As for the secret introduction of the amendments to the Constitution, Khmaladze said it is violation of the Constitutional regulation and irresponsibility of the government, “if it is possible to evaluate the violation of the constitution as irresponsibility,” said the expert.

The chairman of the former station constitutional commission Avtandil Demetrashvili did not have information about the amendments either; he was discussing recommendations/notes regarding the constitutional amendments.

In his interview with the Resonance, Demetrashvili said he has not discussed every amendments introduced to the Constitution. So, he does not have information about the amendments to the Article 18, Part VI; though he added that if the Constitution was amended, it was to be preliminarily discussed by all means.

The chairman of legal committee of the parliament of Georgia Pavle Kublashvili cannot understand the reason why people got astonished with the fact. He cannot understand why the Authors of this Scandal put themselves in an awkward situation.

Pavle Kublashvili reported to the Interpresnews that the term “suspect” was really removed from the Constitution because this word does not have any legal meaning according to the new Criminal Procedural Code too. The society and the authors of this so-called scandal also know it.

As for the Procedural Code, it was being discussed during several years. “It is too late to protest it,” said Kublashvili.

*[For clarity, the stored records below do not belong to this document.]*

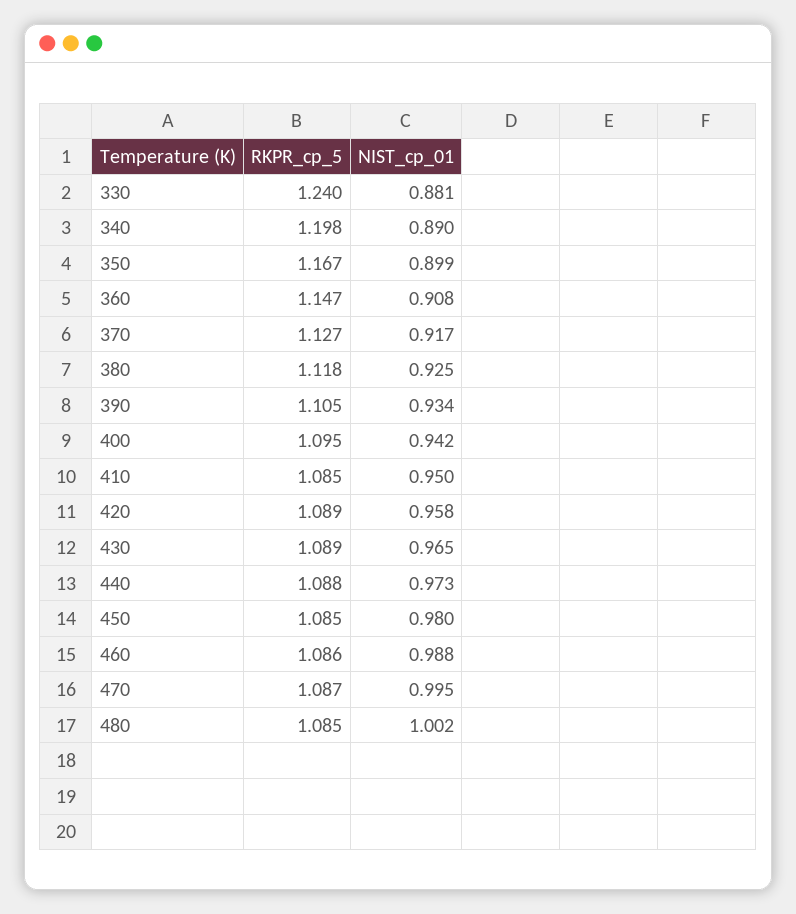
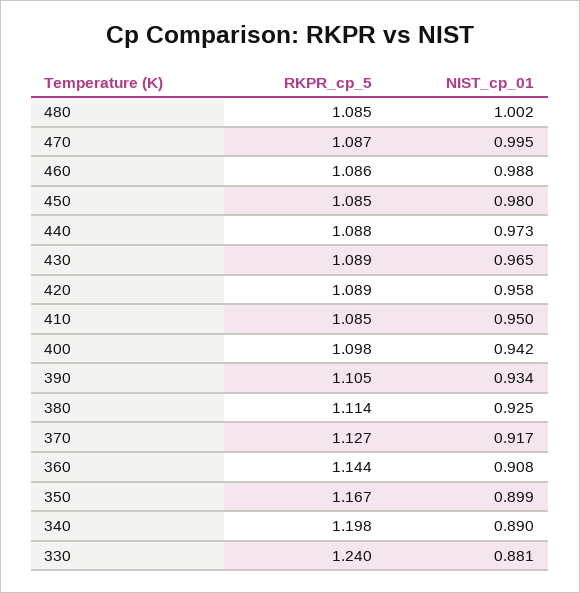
  {
    "RKPR_cp_5": {
      "330": 1.24,
      "340": 1.198,
      "350": 1.167,
-     "360": 1.147,
+     "360": 1.144,
      "370": 1.127,
-     "380": 1.118,
+     "380": 1.114,
      "390": 1.105,
-     "400": 1.095,
+     "400": 1.098,
      "410": 1.085,
      "420": 1.089,
      "430": 1.089,
      "440": 1.088,
      "450": 1.085,
      "460": 1.086,
      "470": 1.087,
      "480": 1.085
    },
    "NIST_cp_01": {
      "330": 0.881,
      "340": 0.89,
      "350": 0.899,
      "360": 0.908,
      "370": 0.917,
      "380": 0.925,
      "390": 0.934,
      "400": 0.942,
      "410": 0.95,
      "420": 0.958,
      "430": 0.965,
      "440": 0.973,
      "450": 0.98,
      "460": 0.988,
      "470": 0.995,
      "480": 1.002
    }
  }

As for the term of the detention, Kublashvili indicated to the Article 18 Part III of the Constitution which clearly estimates the detention terms. More precisely, “An  arrest  of  an  individual  shall  be  permissible  by  a  specially  authorised  official  in  the  cases  determined by law. Everyone arrested or otherwise restricted in his/her liberty shall be brought before  a competent court not later than 48 hours. If, within next 24 hours, the court fails to adjudicate upon  the detention or another type of restriction of liberty, the individual shall immediately be released.”

Kublashvili clarified that in accordance to this paragraph, the note about 72 hours was useless.

As for the secretly introduced amendments to the Constitution, the MP said that the State Constitutional Commission did not discuss this issue in fact. However, a young professor from the Kutaisi University asked a question about the removal of the term from the Constitution during the public discussion of the amendments.

The MP added that the clarifications regarding the amendment were made during the committee discussions too. So, Pavle Kublashvili does not understand why people started complaining and what the authors of the scandal want to achieve by it.